Anyway, I’ve waded so far into that “red ink” that I haven’t had much time for research; so for today’s episode of Molecular Monday I thought we’d take a look back at one of my older posts.  A very old post, from all the way back in 2011, long before I really knew what I was talking about with regard to organic chemistry.

And yet despite my ignorance and inexperience, I think I still got the general idea right with this one.  Also, this post includes one of my very first attempts at science illustration, so I hope you’ll enjoy that!

CARBON vs. SILICON

It’s often suggested that the aliens from the Aliens movies, sometimes referred to as xenomorphs, are silicon based rather than carbon based like us.  There are a lot of silicon based aliens in science fiction, but no one knows if such a thing is really possible.

Carbon and silicon have one thing in common: they both have four bonding sites, meaning they can bond with up to four other atoms when making a molecule.  Other than that, they’re completely different.  Silicon is a metalloid; carbon is a nonmetal.  Carbon is much lighter and more flexible, and it’s ten times more abundant in the universe.

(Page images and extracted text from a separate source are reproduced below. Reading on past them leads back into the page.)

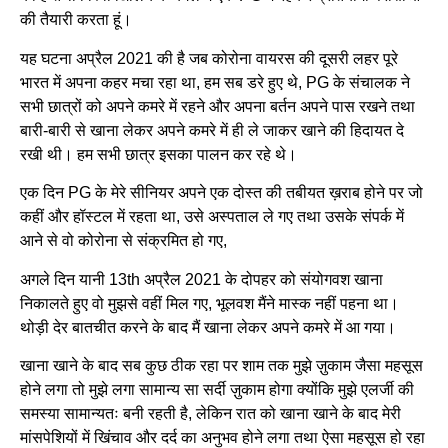
की तैयारी करता हूं।
यह घटना अप्रैल 2021 की है जब कोरोना वायरस की दूसरी लहर पूरे
भारत में अपना कहर मचा रहा था, हम सब डरे हुए थे, PG के संचालक ने
सभी छात्रों को अपने कमरे में रहने और अपना बर्तन अपने पास रखने तथा
बारी-बारी से खाना लेकर अपने कमरे में ही ले जाकर खाने की हिदायत दे
रखी थी। हम सभी छात्र इसका पालन कर रहे थे।
एक दिन PG के मेरे सीनियर अपने एक दोस्त की तबीयत ख़राब होने पर जो
कहीं और हॉस्टल में रहता था, उसे अस्पताल ले गए तथा उसके संपर्क में
आने से वो कोरोना से संक्रमित हो गए,
अगले दिन यानी 13th अप्रैल 2021 के दोपहर को संयोगवश खाना
निकालते हुए वो मुझसे वहीं मिल गए, भूलवश मैंने मास्क नहीं पहना था।
थोड़ी देर बातचीत करने के बाद मैं खाना लेकर अपने कमरे में आ गया।
खाना खाने के बाद सब कुछ ठीक रहा पर शाम तक मुझे ज़ुकाम जैसा महसूस
होने लगा तो मुझे लगा सामान्य सा सर्दी ज़ुकाम होगा क्योंकि मुझे एलर्जी की
समस्या सामान्यतः बनी रहती है, लेकिन रात को खाना खाने के बाद मेरी
मांसपेशियों में खिंचाव और दर्द का अनुभव होने लगा तथा ऐसा महसूस हो रहा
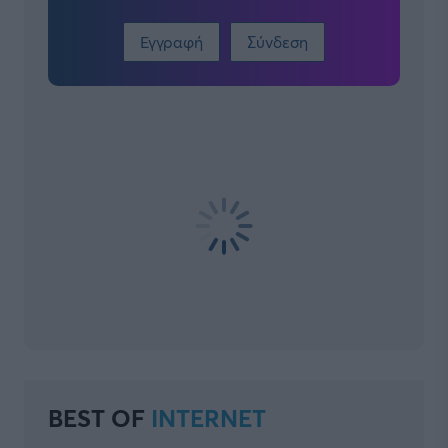
Εγγραφή
Σύνδεση
BEST OF
INTERNET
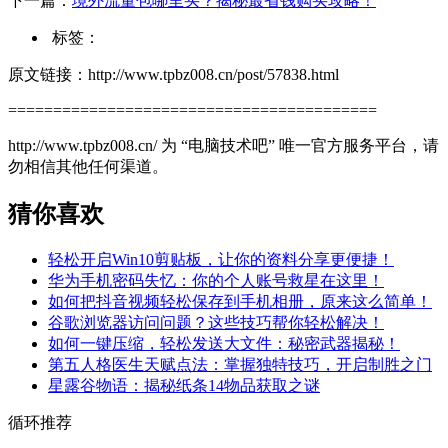
下一篇：
境外流量包哪里买？揭秘最省钱购买攻略！
标签：
原文链接：http://www.tpbz008.cn/post/57838.html
=========================================
http://www.tpbz008.cn/ 为 “电脑技术吧” 唯一官方服务平台，请
勿相信其他任何渠道。
猜你喜欢
轻松开启Win10剪贴板，让你的资料分享更便捷！
华为手机密码失忆：你的个人账号救星在这里！
如何把抖音视频轻松保存到手机相册，原来这么简单！
谷歌浏览器访问问题？这些技巧帮你轻松解决！
如何一键压缩，轻松发送大文件：秘密武器揭秘！
第五人格医生天赋点法：掌握独特技巧，开启制胜之门
星露谷物语：揭秘纸条14物品获取之谜
循环推荐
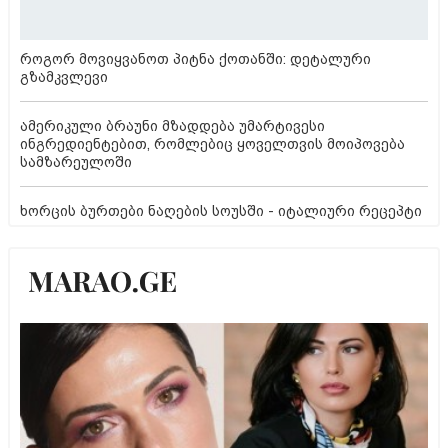
როგორ მოვიყვანოთ პიტნა ქოთანში: დეტალური
გზამკვლევი
ამერიკული ბრაუნი მზადდება უმარტივესი
ინგრედიენტებით, რომლებიც ყოველთვის მოიპოვება
სამზარეულოში
ხორცის ბურთები ნაღების სოუსში - იტალიური რეცეპტი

If the idea of silicon based life is simply to replace carbon atoms with silicon, it wouldn’t work.  Take breathing for example.  We breath oxygen in, and exhale carbon dioxide.  When a silicon based alien breaths in oxygen, it will have a hard time exhaling silicon dioxide; silicon dioxide is better known as quartz crystal.

I don’t remember any xenomorphs hacking up quartz crystals in the movies, but maybe they use silicon for something else.  Carbon has to be part of their biochemistry anyway, or they wouldn’t be able to grow inside human hosts.

Humans are not only carbon based.  We also depend on oxygen, nitrogen, hydrogen, phosphorus, and sulfur.  Not only that, but we need traces of iron, sodium, potassium, etc as well.  So maybe the xenomorphs can be carbon based and silicon based at the same time.

4 Responses to Molecular Monday: Carbon vs. Silicon

  1. Fascinating! I love reading your posts!

    Liked by 2 people

  2. Scott Levine says:

    Wow. This is a great post. I didn’t see it the first time around, so thsks for reposting it. It’s a handy tool, reposting is. Good luck with the editing and I hope wherever the manuscript takes you is amazing.